À une époque où il suffit de taper « Gros lolos », « MILF », « Gangbang » ou « Boobs » sur Google pour tomber sur un site pornographique rempli d’images et de vidéos qui ne laissent rien à l’imagination, le temps est tout simplement venu de passer à autre chose.

Lutte à la censure

En août 2014, le site internet de Playboy a été nettoyé de toute nudité. Résultat : le nombre de visites a été multiplié par quatre, passant de 4 millions à 16 millions par mois. De plus, les millions d’utilisateurs des réseaux sociaux peuvent maintenant partager du contenu de ce site sans s’exposer à la censure.[1]

Pour les articles…

Les dirigeants de la coquine revue misent également sur des entrevues de fond avec des personnalités appréciées par le public, de courtes nouvelles rédigées par les plus grandes plumes, etc. En d’autres mots, le magazine devrait revenir à ses fondamentaux avec de longs articles journalistiques et des interviews qui lui permettraient de cibler un public plus jeune et de nouveaux annonceurs.

Le magazine Playboy a longtemps été un passage obligé pour les actrices, chanteuses et autres vedettes.
Le magazine Playboy a longtemps été un passage obligé pour les actrices, chanteuses et autres vedettes.

Miss July

Dans mon temps – ça y est, je parle comme un ti-vieux – si on voulait voir des fesses et des seins, fallait faire preuve de courage, de détermination et souvent, d’imagination.

Il y avait bien sûr le classique d’entrer à toutes vapeurs dans la salle de bains quand notre sœur prenait son bain.

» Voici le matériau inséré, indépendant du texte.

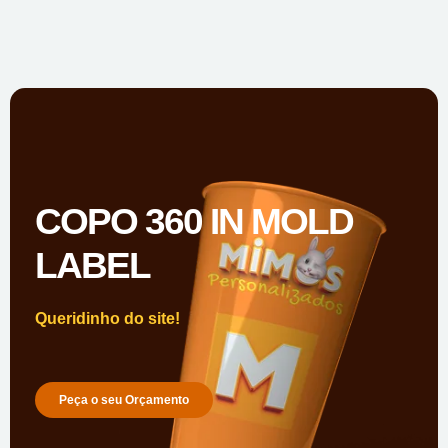
COPO 360 IN MOLD
LABEL
Queridinho do site!
Peça o seu Orçamento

Mais bon, c’était juste rigolo et la claque de maman derrière la tête me ramenait rapidement à l’ordre.

Il y avait aussi les visites au dépanneur. Je m’explique.

Contrairement à aujourd’hui où ces revues sont perchées en haut d’un présentoir où il est écrit « Pas de lecture sur place! », « Caméra de surveillance! » ou encore « Souriez, vous êtes filmé! », les magazines pour hommes étaient, au milieu des années 1970, simplement installés sur le comptoir, à la vue des clients et des gamins, juste à côté d’une réplique en plastique jaune de l’Oratoire Saint-Joseph avec une fente au-dessus et dans laquelle les gens étaient invités à déposer leur monnaie.

Pendant des semaines, alors que moi et les copains choisissions nos bonbons en hésitant entre les soucoupes volantes, les gommes saucisses et les lunes de miel, sans parler des boules noires, nous jetions de temps à autre un regard oblique et furtif à Farrah, Natasha, Pamela ou à une quelconque étudiante d’un collège américain qui semblait nous faire de l’œil en cachant habilement ses charmes derrière un ballon de football.

Montréal Matin

C’était un samedi matin. Comme d’habitude mon père m’avait envoyé chercher son journal. Profitant d’un moment d’inattention de l’honnête commerçante, je glissai rapidement un exemplaire du Playboy du mois de juillet entre les pages du Montréal Matin. Dans ma tête, j’étais devenu un espion aussi efficace que ceux de Mission Impossible ou Agents très spéciaux.

« Y est donc bien pesant le journal aujourd’hui! » m’avait lancé Mme Beaulieu en me tendant sans le savoir l’objet de mes convoitises. J‘étais rouge comme une tomate et la sueur me dégoulinait le long des tempes. « Il doit y avoir beaucoup de nouvelles », lui répondis-je sur un ton étrangement sérieux.

De retour à la maison, je couru à ma chambre pour faire plus ample connaissance avec Miss July. Jamais pièce de 25 cennes n’aura été mieux dépensée! Il m’était revenu de la monnaie en plus! Mais je ne suis plus certain aujourd’hui que Miss July se prénommait Julie.